Task statement: Print again, word for word, all of the records below, and leave the pictures out.

Data provided:
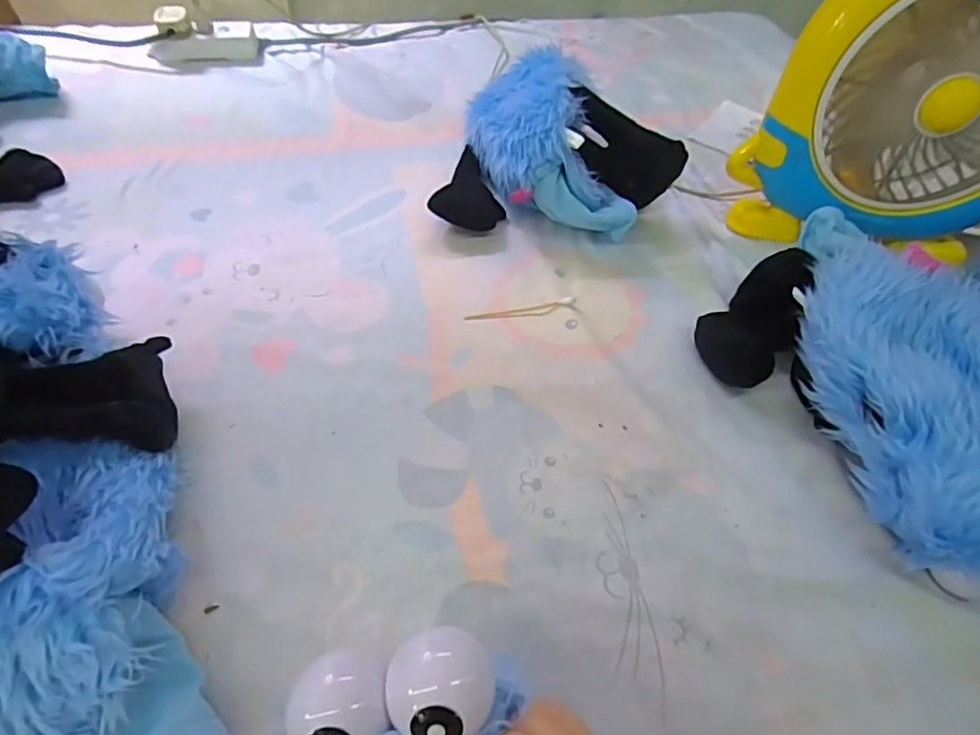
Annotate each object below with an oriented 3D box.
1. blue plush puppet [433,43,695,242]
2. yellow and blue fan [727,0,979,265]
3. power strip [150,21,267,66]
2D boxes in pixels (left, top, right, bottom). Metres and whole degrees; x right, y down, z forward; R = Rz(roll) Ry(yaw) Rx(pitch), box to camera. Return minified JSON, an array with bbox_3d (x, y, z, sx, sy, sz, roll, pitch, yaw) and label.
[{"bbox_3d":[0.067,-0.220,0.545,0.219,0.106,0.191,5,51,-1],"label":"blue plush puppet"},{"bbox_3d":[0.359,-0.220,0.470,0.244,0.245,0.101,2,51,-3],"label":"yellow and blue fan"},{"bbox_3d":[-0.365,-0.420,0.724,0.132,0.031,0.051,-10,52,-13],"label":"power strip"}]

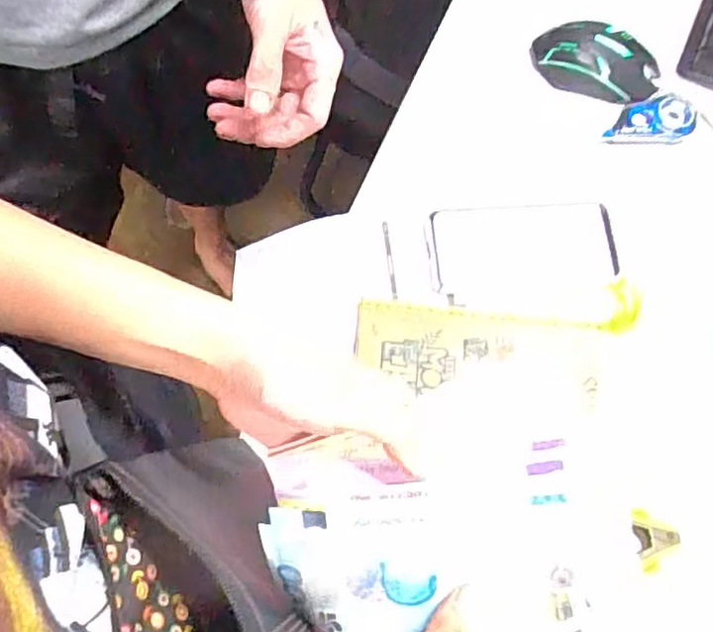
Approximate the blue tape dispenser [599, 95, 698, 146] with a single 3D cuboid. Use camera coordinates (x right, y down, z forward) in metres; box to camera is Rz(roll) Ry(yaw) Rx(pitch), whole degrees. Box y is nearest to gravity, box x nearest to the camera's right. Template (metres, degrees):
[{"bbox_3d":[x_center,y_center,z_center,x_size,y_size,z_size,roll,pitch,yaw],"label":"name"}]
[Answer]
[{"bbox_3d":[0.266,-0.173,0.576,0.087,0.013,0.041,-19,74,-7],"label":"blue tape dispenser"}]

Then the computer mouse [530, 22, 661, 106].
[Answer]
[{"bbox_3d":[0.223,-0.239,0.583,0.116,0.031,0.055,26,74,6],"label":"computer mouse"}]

Response to the task:
Annotate each object below with an oriented 3D box.
1. blue plush puppet [433,43,695,242]
2. yellow and blue fan [727,0,979,265]
3. power strip [150,21,267,66]
2D boxes in pixels (left, top, right, bottom). Metres and whole degrees; x right, y down, z forward; R = Rz(roll) Ry(yaw) Rx(pitch), box to camera. Return minified JSON, an array with bbox_3d (x, y, z, sx, sy, sz, roll, pitch, yaw) and label.
[{"bbox_3d":[0.067,-0.220,0.545,0.219,0.106,0.191,5,51,-1],"label":"blue plush puppet"},{"bbox_3d":[0.359,-0.220,0.470,0.244,0.245,0.101,2,51,-3],"label":"yellow and blue fan"},{"bbox_3d":[-0.365,-0.420,0.724,0.132,0.031,0.051,-10,52,-13],"label":"power strip"}]

Approximate the blue tape dispenser [599, 95, 698, 146] with a single 3D cuboid. Use camera coordinates (x right, y down, z forward) in metres; box to camera is Rz(roll) Ry(yaw) Rx(pitch), whole degrees. Box y is nearest to gravity, box x nearest to the camera's right. Template (metres, degrees):
[{"bbox_3d":[x_center,y_center,z_center,x_size,y_size,z_size,roll,pitch,yaw],"label":"name"}]
[Answer]
[{"bbox_3d":[0.266,-0.173,0.576,0.087,0.013,0.041,-19,74,-7],"label":"blue tape dispenser"}]

Then the computer mouse [530, 22, 661, 106].
[Answer]
[{"bbox_3d":[0.223,-0.239,0.583,0.116,0.031,0.055,26,74,6],"label":"computer mouse"}]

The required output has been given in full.